Shinhan Bank, by contrast, appears better positioned to adapt, given its relatively stronger financial performance in the region. Its proactive engagement with OJK and commitment to meeting the June deadline signal a willingness to integrate more deeply into Indonesia’s regulatory framework. Nevertheless, the broader trend of tightening oversight could prompt both banks to reassess the long-term viability of their Indonesian ventures.

The regulatory shift also raises broader questions about Indonesia’s approach to foreign direct investment in the financial sector. While the government has publicly emphasized the importance of attracting international capital to support economic growth, policies such as the holding company mandate may send mixed signals to potential investors.

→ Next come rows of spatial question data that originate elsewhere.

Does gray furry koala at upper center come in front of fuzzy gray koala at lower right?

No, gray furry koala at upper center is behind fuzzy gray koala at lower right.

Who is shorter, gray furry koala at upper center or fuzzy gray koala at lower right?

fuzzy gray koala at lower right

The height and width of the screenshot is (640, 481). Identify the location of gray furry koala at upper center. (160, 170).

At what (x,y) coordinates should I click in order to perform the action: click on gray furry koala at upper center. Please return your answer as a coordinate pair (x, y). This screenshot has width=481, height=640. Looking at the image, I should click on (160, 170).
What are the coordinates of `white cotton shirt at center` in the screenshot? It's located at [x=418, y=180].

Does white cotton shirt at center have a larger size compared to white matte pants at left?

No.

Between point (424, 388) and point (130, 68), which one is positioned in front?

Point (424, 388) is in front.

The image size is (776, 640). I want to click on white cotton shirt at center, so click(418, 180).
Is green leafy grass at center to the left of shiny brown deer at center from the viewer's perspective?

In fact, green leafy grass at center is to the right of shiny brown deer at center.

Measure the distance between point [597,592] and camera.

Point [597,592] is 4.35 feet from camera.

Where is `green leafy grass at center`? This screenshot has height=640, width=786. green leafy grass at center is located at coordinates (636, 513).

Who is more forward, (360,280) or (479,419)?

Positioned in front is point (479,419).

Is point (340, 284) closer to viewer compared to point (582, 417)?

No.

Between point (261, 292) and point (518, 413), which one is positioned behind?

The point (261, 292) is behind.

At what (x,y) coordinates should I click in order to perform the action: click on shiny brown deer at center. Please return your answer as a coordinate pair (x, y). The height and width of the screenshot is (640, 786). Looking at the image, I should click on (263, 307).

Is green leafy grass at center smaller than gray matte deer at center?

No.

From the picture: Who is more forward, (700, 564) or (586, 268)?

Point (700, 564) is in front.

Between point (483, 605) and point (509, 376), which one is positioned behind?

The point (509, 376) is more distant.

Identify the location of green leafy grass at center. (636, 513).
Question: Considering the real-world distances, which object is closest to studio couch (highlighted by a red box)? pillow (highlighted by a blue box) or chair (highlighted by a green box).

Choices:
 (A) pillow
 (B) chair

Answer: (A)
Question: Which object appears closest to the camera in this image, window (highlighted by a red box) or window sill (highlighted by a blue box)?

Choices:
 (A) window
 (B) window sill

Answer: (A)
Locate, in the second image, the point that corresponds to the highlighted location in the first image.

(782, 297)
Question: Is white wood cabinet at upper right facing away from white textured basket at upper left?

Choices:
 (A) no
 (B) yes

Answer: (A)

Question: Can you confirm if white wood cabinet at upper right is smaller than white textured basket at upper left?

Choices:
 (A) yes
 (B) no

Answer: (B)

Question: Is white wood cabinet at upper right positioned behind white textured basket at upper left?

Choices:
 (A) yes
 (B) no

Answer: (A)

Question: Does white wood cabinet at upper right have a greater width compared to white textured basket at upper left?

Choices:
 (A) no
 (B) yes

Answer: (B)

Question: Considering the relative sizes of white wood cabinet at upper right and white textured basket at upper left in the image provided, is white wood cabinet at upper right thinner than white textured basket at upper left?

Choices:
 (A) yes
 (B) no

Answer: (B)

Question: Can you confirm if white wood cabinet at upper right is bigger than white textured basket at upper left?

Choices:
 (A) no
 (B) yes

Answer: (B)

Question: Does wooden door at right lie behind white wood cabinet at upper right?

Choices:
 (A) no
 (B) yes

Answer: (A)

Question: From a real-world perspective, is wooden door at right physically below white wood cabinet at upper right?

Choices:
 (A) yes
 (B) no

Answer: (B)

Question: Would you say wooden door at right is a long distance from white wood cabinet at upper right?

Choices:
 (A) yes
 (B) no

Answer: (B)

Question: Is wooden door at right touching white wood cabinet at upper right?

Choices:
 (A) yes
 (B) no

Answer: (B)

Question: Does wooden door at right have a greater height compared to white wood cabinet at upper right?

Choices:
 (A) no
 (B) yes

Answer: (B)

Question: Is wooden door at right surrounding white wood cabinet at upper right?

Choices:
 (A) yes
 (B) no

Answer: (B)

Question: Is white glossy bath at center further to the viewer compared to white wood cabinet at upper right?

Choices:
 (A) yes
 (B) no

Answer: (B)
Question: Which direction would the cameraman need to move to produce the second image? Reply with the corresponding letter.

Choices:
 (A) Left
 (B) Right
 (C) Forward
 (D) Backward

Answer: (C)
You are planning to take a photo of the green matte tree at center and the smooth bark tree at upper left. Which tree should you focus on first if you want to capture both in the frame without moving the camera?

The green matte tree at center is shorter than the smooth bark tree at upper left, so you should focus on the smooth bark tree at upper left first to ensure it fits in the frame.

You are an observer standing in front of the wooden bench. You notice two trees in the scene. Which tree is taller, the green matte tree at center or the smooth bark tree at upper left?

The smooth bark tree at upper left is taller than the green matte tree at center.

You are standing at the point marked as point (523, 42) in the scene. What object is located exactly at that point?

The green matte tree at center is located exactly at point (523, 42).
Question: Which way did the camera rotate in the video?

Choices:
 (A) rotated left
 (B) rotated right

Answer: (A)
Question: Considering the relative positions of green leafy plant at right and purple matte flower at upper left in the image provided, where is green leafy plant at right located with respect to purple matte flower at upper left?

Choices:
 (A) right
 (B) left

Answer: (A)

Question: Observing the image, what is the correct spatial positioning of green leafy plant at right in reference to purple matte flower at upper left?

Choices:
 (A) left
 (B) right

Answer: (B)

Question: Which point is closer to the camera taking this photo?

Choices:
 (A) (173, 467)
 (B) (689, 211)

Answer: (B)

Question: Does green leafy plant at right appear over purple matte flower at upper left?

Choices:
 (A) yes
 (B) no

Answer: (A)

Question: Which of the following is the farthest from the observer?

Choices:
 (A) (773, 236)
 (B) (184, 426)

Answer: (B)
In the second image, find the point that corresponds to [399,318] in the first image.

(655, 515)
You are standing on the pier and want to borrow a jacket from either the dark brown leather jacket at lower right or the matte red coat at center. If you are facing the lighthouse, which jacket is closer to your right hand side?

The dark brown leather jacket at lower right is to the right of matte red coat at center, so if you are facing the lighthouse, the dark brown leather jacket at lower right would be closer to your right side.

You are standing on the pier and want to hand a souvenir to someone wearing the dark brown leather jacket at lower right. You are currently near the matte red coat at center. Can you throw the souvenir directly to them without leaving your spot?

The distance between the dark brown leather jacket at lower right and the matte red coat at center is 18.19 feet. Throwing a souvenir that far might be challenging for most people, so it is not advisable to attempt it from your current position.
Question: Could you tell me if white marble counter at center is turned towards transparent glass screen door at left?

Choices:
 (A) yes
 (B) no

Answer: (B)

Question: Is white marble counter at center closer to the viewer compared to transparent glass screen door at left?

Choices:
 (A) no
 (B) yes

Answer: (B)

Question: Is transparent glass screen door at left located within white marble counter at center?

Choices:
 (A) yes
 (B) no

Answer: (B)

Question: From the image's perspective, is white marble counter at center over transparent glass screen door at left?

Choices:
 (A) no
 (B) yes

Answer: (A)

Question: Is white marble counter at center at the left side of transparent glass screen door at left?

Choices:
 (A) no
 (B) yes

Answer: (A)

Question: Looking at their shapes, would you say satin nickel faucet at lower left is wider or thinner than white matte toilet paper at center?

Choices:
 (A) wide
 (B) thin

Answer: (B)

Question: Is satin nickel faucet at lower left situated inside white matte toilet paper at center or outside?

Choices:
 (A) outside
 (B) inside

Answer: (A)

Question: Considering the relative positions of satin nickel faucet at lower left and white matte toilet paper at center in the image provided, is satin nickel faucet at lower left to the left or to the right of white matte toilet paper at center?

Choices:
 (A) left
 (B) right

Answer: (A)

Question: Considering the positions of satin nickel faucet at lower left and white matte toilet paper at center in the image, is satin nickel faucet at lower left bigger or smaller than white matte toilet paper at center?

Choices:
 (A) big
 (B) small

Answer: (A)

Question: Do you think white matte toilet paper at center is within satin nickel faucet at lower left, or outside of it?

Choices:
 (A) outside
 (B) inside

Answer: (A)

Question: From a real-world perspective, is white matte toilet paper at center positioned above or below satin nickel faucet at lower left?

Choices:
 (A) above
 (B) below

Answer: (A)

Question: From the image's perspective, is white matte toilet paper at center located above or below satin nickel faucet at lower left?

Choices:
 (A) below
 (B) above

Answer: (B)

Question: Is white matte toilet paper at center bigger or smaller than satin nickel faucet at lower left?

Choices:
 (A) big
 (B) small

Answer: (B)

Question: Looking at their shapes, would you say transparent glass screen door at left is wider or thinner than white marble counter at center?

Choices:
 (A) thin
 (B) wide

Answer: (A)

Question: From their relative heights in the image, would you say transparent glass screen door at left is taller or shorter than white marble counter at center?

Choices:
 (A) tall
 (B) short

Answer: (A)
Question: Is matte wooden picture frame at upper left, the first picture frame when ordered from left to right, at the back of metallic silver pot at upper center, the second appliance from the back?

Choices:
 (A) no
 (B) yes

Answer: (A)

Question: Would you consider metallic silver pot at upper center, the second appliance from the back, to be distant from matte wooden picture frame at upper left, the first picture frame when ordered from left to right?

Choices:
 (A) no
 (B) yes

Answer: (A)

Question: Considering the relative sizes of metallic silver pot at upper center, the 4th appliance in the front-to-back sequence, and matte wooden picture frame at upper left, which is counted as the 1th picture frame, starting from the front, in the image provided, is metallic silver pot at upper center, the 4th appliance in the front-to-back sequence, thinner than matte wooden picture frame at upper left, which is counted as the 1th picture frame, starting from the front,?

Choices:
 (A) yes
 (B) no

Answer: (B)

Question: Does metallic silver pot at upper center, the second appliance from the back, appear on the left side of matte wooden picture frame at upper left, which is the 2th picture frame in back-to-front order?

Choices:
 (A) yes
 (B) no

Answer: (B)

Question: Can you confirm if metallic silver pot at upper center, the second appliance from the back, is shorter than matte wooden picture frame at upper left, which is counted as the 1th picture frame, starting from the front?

If foreign banks perceive the risks of operating in Indonesia as outweighing the rewards, they may scale back their ambitions, potentially slowing the pace of innovation and competition in the country’s financial market.

A Balancing Act for Indonesia

Indonesia stands at a crossroads as it seeks to balance the imperatives of economic openness with the need to safeguard national interests. The OJK’s regulations are ostensibly designed to enhance transparency and stability in the financial sector by ensuring that large conglomerates are subject to unified oversight. Yet, the practical effect of such policies may be to limit the flexibility of foreign institutions, particularly those from countries like South Korea that have played a significant role in modernizing local banking through acquisitions and technology transfer.

For Korean banks, the coming months will be critical as they navigate compliance deadlines and weigh their strategic options. The outcome of their discussions with OJK could set a precedent for how other foreign financial institutions approach the Indonesian market, shaping the landscape for international investment in the years ahead. Industry observers will be watching closely to see whether Indonesia can strike a balance between regulatory rigor and economic inclusivity, or whether the barriers to entry will continue to grow.

As these developments unfold, the experiences of KB Kookmin Bank and Shinhan Bank may serve as a litmus test for Indonesia’s commitment to fostering a competitive financial sector. For now, the road ahead remains uncertain, with both banks facing a delicate balancing act between regulatory compliance and commercial sustainability.